Chapter 1: Comfort Zones
Comfort zones are almost entirely illusion. They do not provide us with reliable means to assess actual danger. They are based upon unexamined, uncritical, and most often unconscious perceptions of the limits of safety. Our comfort zones dictate a wide array of behaviors…
The greatest irony of comfort zones is that fulfilled people, the people most content with their lives, are those who regularly step outside their comfort zones. Challenging comfort zones is a learned behavior. It is also one of the most universal traits of all successful people: To somehow relish the rush of throwing a toe over the line to see what happens. Successful, fulfilled people, people who are living their dreams, have learned to discipline themselves to carefully considered forays outside their comfort zones on a regular basis. This concept is so self-evidently true that it is hardly worth the time to defend it. All growth, progress and positive change depends on pushing the current boundaries of comfort and doing things better, differently, or more.

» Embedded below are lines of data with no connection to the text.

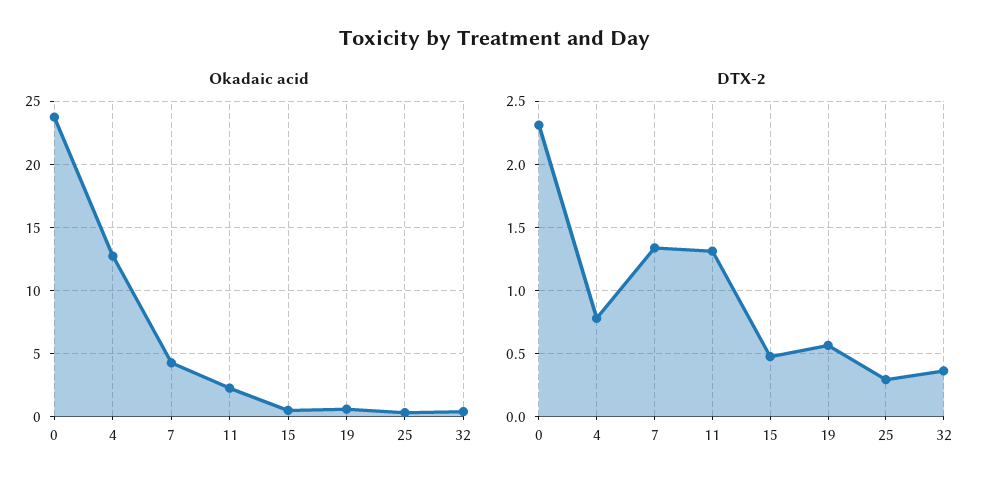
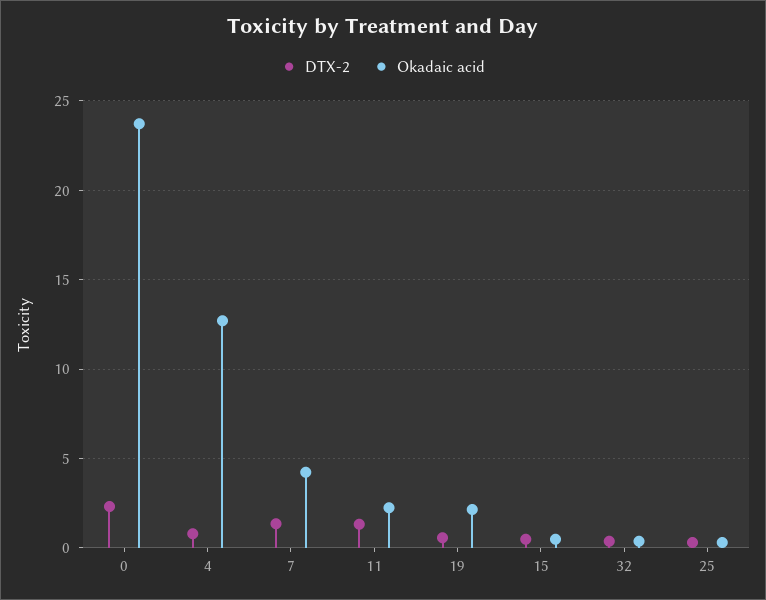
  {
    "Okadaic acid": {
      "0": 23.5,
      "4": 12.5,
      "7": 4,
      "11": 2,
      "15": 0.5,
-     "19": 0.5,
+     "19": 2,
      "25": 0.5,
      "32": 0.5
    },
    "DTX-2": {
      "0": 2.3,
      "4": 0.8,
      "7": 1.35,
      "11": 1.3,
      "15": 0.45,
      "19": 0.55,
      "25": 0.3,
      "32": 0.35
    }
  }

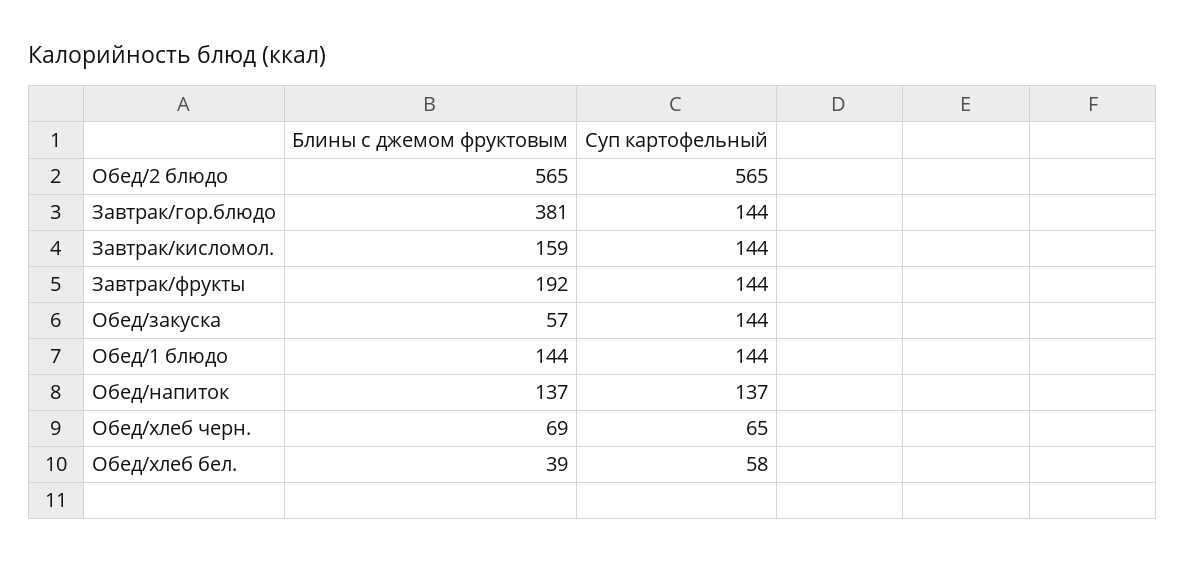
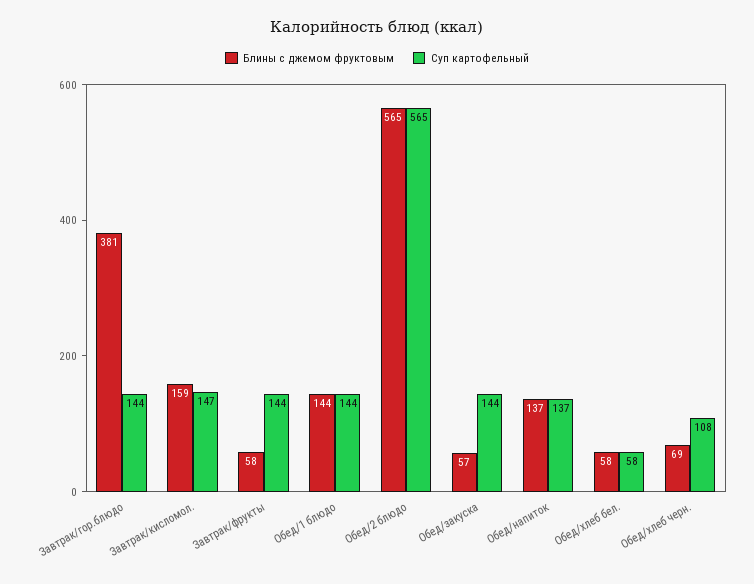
  {
    "Блины с джемом фруктовым": {
      "Обед/2 блюдо": 565,
      "Завтрак/гор.блюдо": 381,
      "Завтрак/кисломол.": 159,
-     "Завтрак/фрукты": 192,
+     "Завтрак/фрукты": 58,
      "Обед/закуска": 57,
      "Обед/1 блюдо": 144,
      "Обед/напиток": 137,
      "Обед/хлеб черн.": 69,
-     "Обед/хлеб бел.": 39
+     "Обед/хлеб бел.": 58
    },
    "Суп картофельный": {
      "Обед/2 блюдо": 565,
      "Завтрак/гор.блюдо": 144,
-     "Завтрак/кисломол.": 144,
+     "Завтрак/кисломол.": 147,
      "Завтрак/фрукты": 144,
      "Обед/закуска": 144,
      "Обед/1 блюдо": 144,
      "Обед/напиток": 137,
-     "Обед/хлеб черн.": 65,
+     "Обед/хлеб черн.": 108,
      "Обед/хлеб бел.": 58
    }
  }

Dr. Viktor Frankl was interred in the Auschwitz concentration camp during the Second World War. His book, Man’s Search for Meaning, which grew from his experiences and observations there, is a classic contribution to the psychological literature of the last century. His therapeutic theory, called “Logotherapy” focuses on the human need for meaning in life as a fundamental requirement for mental health. He writes,
“Thus, it can be seen that mental health is based on a certain degree of tension, the tension between what one has already achieved and what one still ought to accomplish.Such tension is inherent in the human being and therefore is indispensable to mental well- being.”
“I consider it a dangerous misconception of mental hygiene to assume that what man needs in the first place is equilibrium or as it is called in biology, ‘homeostasis,’ i.e. a tensionless state.”
History shall regard the socioeconomic ease with which so many in our culture have been able to establish and maintain their comfort zones as one of the greatest tragedies of our time.